Na tarde da última quinta-feira, 22 de março, o compositor e repentista Geremias Pereira da Silva, mais conhecido como Gero, foi espancado até a morte pelos policiais militares José Expedito Ribeiro Farias e José Waldimar Carvalho, do 9º Batalhão da Polícia Militar. Os dois PMs foram presos em flagrante e estão detidos no Plantão Central da RFFSA, mas há indícios que existem outros envolvidos por negligência e por tentativa de proteger os assassinos.

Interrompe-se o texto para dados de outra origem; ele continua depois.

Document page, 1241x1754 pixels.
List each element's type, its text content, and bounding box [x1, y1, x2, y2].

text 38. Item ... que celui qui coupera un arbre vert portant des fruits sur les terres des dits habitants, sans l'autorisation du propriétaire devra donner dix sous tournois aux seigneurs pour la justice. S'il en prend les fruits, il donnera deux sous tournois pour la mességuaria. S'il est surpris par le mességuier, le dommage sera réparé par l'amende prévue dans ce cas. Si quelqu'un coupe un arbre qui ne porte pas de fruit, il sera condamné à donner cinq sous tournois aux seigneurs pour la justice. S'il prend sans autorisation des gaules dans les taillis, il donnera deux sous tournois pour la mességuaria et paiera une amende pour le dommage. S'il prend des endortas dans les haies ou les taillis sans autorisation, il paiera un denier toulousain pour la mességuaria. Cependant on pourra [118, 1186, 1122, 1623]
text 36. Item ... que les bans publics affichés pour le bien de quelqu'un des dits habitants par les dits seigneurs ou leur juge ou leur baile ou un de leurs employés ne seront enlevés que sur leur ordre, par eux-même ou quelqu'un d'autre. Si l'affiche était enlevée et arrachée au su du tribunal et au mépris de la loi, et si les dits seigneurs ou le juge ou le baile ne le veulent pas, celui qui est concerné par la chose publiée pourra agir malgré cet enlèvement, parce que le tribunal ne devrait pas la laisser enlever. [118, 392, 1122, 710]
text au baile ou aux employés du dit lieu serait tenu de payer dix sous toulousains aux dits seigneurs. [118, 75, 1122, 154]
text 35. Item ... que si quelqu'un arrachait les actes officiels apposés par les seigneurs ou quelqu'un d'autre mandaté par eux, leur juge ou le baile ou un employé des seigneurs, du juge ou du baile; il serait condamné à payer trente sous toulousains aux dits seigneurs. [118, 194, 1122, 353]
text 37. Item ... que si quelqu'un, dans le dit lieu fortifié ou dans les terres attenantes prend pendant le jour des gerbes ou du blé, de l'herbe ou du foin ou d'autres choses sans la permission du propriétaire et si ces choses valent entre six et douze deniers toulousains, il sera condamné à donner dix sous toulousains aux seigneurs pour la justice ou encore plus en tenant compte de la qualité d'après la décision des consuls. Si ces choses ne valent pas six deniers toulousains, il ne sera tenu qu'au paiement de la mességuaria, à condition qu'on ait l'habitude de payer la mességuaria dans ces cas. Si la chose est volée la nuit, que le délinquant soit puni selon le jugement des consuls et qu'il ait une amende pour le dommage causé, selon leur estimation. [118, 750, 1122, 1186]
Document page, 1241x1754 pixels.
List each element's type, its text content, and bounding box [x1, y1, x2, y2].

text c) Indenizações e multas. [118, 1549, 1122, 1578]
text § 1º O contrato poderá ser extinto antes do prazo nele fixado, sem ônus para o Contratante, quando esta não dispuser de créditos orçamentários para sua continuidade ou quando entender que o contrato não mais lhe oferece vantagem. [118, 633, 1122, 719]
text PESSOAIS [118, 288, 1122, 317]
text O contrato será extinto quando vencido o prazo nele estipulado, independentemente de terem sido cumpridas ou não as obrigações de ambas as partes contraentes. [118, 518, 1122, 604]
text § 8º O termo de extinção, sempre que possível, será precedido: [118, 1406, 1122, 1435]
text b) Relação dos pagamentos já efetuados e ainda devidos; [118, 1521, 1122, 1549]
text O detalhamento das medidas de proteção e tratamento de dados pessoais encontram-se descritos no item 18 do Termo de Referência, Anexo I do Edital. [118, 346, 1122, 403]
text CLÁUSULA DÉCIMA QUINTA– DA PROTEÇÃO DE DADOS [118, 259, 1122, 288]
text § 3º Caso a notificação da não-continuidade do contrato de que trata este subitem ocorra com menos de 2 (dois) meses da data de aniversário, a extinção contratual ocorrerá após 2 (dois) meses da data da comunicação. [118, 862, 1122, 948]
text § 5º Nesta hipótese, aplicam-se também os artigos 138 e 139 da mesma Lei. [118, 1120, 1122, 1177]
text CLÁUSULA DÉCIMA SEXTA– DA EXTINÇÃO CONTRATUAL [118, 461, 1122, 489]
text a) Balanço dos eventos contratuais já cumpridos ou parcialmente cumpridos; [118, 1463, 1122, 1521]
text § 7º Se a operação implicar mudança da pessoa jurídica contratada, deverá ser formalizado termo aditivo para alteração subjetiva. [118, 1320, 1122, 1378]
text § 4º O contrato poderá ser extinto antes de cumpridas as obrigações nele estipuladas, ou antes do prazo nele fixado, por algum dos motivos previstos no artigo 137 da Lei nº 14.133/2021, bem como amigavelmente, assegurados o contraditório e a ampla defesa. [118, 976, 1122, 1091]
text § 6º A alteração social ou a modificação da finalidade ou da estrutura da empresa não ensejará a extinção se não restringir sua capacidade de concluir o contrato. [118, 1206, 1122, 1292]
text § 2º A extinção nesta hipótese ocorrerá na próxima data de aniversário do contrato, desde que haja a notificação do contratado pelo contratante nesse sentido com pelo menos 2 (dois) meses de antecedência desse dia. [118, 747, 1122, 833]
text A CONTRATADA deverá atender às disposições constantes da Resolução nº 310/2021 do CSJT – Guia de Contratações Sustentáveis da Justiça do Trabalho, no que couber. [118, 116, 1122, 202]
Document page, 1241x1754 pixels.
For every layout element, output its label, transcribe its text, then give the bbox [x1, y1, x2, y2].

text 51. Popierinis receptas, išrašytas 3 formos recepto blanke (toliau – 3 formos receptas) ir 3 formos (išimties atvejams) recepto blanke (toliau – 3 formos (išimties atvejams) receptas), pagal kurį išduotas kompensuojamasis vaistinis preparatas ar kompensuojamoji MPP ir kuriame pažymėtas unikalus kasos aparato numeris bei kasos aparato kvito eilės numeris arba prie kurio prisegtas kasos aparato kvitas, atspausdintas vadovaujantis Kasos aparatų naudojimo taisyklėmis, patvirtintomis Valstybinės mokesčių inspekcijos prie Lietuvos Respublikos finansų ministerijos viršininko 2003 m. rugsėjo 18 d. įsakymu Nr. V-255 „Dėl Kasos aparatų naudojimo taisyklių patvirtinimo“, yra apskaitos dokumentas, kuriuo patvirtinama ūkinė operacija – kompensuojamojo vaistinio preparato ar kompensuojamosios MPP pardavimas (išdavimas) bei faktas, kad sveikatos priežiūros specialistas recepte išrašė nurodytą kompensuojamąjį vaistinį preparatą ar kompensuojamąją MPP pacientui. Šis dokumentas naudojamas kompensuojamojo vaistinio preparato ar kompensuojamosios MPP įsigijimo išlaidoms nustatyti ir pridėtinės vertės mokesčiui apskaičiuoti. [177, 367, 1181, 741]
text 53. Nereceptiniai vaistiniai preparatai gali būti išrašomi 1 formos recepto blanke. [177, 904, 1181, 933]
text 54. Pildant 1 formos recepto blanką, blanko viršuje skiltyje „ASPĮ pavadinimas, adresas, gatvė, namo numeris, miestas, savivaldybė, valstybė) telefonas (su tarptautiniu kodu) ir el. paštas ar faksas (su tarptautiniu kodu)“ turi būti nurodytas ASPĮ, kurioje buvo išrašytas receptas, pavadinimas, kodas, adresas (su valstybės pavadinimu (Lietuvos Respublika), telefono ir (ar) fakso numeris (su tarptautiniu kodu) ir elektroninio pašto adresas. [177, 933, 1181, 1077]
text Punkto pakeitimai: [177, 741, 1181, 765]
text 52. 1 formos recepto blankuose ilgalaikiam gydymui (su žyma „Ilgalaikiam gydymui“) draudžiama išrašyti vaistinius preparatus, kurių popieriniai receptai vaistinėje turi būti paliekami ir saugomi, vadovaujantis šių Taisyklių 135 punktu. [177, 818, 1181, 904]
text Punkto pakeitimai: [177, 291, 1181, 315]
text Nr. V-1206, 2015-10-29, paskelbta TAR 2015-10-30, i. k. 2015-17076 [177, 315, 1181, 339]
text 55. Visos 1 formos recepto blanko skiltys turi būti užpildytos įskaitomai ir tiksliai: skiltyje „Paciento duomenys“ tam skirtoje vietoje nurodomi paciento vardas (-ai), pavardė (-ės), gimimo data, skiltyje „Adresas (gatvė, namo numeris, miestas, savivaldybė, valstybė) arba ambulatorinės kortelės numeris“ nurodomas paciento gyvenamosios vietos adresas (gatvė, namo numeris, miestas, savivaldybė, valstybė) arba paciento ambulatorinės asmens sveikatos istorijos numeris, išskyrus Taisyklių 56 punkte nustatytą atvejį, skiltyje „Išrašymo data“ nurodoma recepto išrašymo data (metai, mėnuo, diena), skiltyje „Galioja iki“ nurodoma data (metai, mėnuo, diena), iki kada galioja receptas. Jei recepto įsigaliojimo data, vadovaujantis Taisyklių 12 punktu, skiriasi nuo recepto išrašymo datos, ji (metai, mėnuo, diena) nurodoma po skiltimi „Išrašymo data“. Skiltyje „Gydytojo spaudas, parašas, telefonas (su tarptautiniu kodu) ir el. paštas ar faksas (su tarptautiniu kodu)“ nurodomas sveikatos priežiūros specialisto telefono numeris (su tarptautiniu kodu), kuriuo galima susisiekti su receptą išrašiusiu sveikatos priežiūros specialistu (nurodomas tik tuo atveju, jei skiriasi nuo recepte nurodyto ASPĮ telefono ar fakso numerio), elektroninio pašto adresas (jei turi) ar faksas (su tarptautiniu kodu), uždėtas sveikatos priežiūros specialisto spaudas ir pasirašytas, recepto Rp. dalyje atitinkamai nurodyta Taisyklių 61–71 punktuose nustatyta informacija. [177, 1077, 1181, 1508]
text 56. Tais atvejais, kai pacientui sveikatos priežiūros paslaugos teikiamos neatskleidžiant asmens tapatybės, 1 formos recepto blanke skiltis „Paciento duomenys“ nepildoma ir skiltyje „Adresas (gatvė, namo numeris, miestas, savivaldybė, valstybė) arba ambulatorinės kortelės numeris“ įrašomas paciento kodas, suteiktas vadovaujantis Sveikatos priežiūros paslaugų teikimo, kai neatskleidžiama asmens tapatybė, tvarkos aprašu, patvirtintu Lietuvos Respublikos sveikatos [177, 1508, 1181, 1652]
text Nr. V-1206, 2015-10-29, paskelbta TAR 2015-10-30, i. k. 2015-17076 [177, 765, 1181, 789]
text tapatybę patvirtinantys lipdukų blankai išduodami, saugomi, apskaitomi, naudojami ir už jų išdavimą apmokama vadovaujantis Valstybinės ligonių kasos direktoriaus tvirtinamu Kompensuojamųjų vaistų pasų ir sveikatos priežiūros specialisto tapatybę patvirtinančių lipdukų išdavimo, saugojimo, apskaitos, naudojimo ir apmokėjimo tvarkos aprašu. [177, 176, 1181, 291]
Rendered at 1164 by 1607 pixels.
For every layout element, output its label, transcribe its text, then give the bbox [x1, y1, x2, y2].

Gerô foi abordado por volta das 13h no terminal de ônibus Integração, na Praia Grande. A entrada no hospital público Djalma Marque, conhecido como “Socorrão I”, entretanto, só foi registrada às 16h30. Nestas três horas e meia, Gerô foi vítima da brutalidade dos dois policiais e da omissão de outros que assistiram às cenas de violência. O pretexto para o crime foi que Gerô teria sido apontado por uma senhora – que até o momento não foi identificada – como possível assaltante.

Crueldade deliberada
O Jornal Pequeno, órgão da imprensa local que cobriu o caso, informou que, diante do grave estado de Gerô, já quase morto, os policiais o levaram até o Plantão Central, cujo delegado não quis receber o cantor e sequer tomou providências contra a brutalidade que presenciara. Os dois PMs foram, então, ao Primeiro Distrito e relataram ao delegado Eduardo Jansen que Gerô era um doente mental que deveria ser encaminhado ao hospital. O delegado acreditou na versão dos criminosos e concedeu o encaminhamento mesmo sem ver a vítima.

No Primeiro distrito, o delegado Castelo Branco, da Delegacia de Costumes e Diversões Públicas, assistiu ao espancamento. Os policiais tentaram colocar Gerô no porta-malas da viatura. Ao não conseguirem, deram seqüência ao espancamento, com Gerô já desacordado. Castelo Branco, que observava a cena, diz que “pediu” que eles parassem e não foi atendido. Nenhuma atitude de fato foi tomada para que cessasse a agressão.

Já morto, uma viatura levou Gerô ao hospital numa viatura. Os policiais envolvidos – nesse caso, todos e não apenas os dois que golpearam o cantor – ainda tentaram atenuar ou abafar o crime, dizendo que a vítima havia “passado mal”.

No laudo preliminar do IML, consta quatro costelas fraturadas e hemorragia interna num rim. No corpo, Gerô carregava múltiplas escoriações, os punhos feridos pelas algemas – ele esteve o tempo todo algemado, sem nenhuma possibilidade de defesa – e a marca impossível de apagar do racismo e da repressão policial.

Indignação e protesto
O crime aconteceu um dia depois do Dia Internacional de Luta pela Eliminação da Discriminação Racial, em memória do Massacre de Shaperville, em 1960, quando 69 sul-africanos foram mortos. No Maranhão, a barbaridade da PM chocou a população e causou a revolta de militantes do movimento negro e da esquerda do estado. Está marcado para às 15h30 desta sexta-feira, 23, um ato de protesto na praça Deodoro, no centro de São Luís.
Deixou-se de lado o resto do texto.